WILL RUSSIA’S FINANCIAL CRISIS UNDERMINE POLITICAL STABILITY?

Publication: Eurasia Daily Monitor Volume: 5 Issue: 202

Russian First Deputy Prime Minister Igor Shuvalov

First Deputy Prime Minister Igor Shuvalov has said that while the Russian state could end up owning a significant share of private companies as the result of bail-out measures currently being implemented, the government had no plans to “nationalize” their stakes and would put them up for sale as soon as market conditions improved. Shuvalov, who heads a recently-created emergency council set up to manage Russia’s financial crisis, told the Financial Times that the state-owned development bank VEB would take shares in companies as collateral for bail-out loans; and if the borrowers default, they would forfeit the collateral. Shuvalov told the newspaper that the government would not “spend internal credit resources” in order to nationalize what was previously privatized. “We don’t have such a goal,” he said. “Our goal is only to provide credit, because the companies that receive these credits are going to survive and develop.” As the Financial Times noted, VEB was recently provided with $50 billion by the state to finance Russian companies’ external debts that fall due before the end of the year (Financial Times, October 22).

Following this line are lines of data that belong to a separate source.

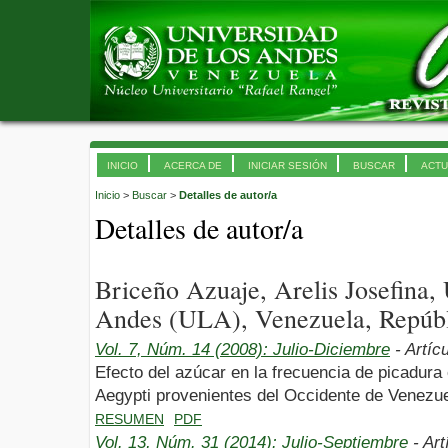
INICIO
ACERCA DE
INICIAR SESIÓN
BUSCAR
ACTU
Inicio
>
Buscar
>
Detalles de autor/a
Detalles de autor/a
Briceño Azuaje, Arelis Josefina,
Andes (ULA), Venezuela, Repúbl
Vol. 7, Núm. 14 (2008): Julio-Diciembre
- Artíc
Efecto del azúcar en la frecuencia de picadur
Aegypti provenientes del Occidente de Venezue
RESUMEN
PDF
Vol. 13, Núm. 31 (2014): Julio-Septiembre
- Art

On October 20 former Kremlin economic adviser Andrei Illarionov charged that the Russian government was using the financial crisis as a pretext to seize further control of the country’s economy. Illarionov, who is now a senior fellow at the libertarian Cato Institute in Washington, D.C., criticized both the Russian government’s bailout plans and those of Western governments, which were buying equity stakes in failing banks. Russia’s bailout was worse, however, because it was spending around 12 percent of the GDP, compared with 5 percent in the United States, and was bailing out “a small circle of corporations and banks that have special relations with the authorities or belong to the state,” Illarionov said. “In other words, the crisis is being used for a redistribution of resources with the goal of establishing monopoly control of the economy. This is the logical continuation of the political course that has been established in Russia in the last few years” (www.newsru.com, October 21; Reuters, October 20).

Illarionov also said that Russia’s stock market had fared worse than others since the start of the world financial crisis—it had fallen more than 70 percent from its peak in May—because of Russian government actions that had frightened off investors. These included, he said, the conflict between the Russian and British partners in the TNK-BP joint venture, the actions taken against the steel and coal giant Mechel, Russia’s military confrontation with Georgia and subsequent unilateral recognition of the breakaway Georgian regions of South Ossetia and Abkhazia, and “the bellicose rhetoric of the Russian authorities, who were trying to convince the international community that Russia was not afraid of a repetition of the Cold War” (www.newru.com, October 21). Speaking to reporters in Moscow, Illarionov said it was “completely clear that investors, both foreign and Russian, judge the situation of the Russian economy as much worse than that of other countries, with the possible exception of Ukraine” (Reuters, October 20).

In his interview with the Financial Times, Shuvalov said that the Russian government had no plans to devalue the ruble or implement exchange controls and that the state would continue to spend reserves to support the currency. While Russia has the third largest foreign exchange reserve in the world, totaling more than $530 billion, it is shrinking by $12 billion to $16 billion a week due to capital flight. In addition, Russia’s Central Bank has spent up to $67 billion since early August defending the ruble. Last week Russia’s Central Bank banned some currency operations that could be used to bet against the ruble (Financial Times, October 21-22; Moscow Times, October 22). Some Russian media warned earlier this week of a possible run on banks against the backdrop of a depreciating ruble. In an effort to prevent this, the Russian government has raised the level of federal insurance for personal bank deposits (see EDM, October 20).

Some observers are warning that if the financial crisis spreads to the real economy and incomes fall along with living standards after nearly a decade of rapid growth, the results could be politically destabilizing. “In sociology, there is the theory of relative deprivation: People revolt not when it is bad but when the gap between their expectations and reality grows,” Novaya gazeta quoted Georgy Satarov, president of the INDEM Foundation, as saying:

“Stable positive expectations have formed over the past eight years, but the crisis is destroying them … provoking social dissatisfaction. This is how, for example, the French Revolution began. Harsh scenarios are probable in Russia now. A sharp reduction is planned in the officer corps of the armed forces. A large-scale study of the elites was recently conducted, and the most negative attitude toward the regime was found in the army. Retired officers are much more dangerous than those in active service. The blow dealt by the crisis to the middle class is the second fuse, because businessmen have started to organize themselves. And the third [would be], God forbid, a blow to citizens’ savings” (this, by the way, explains the measures taken to reassure depositors) (Novaya gazeta, October 20).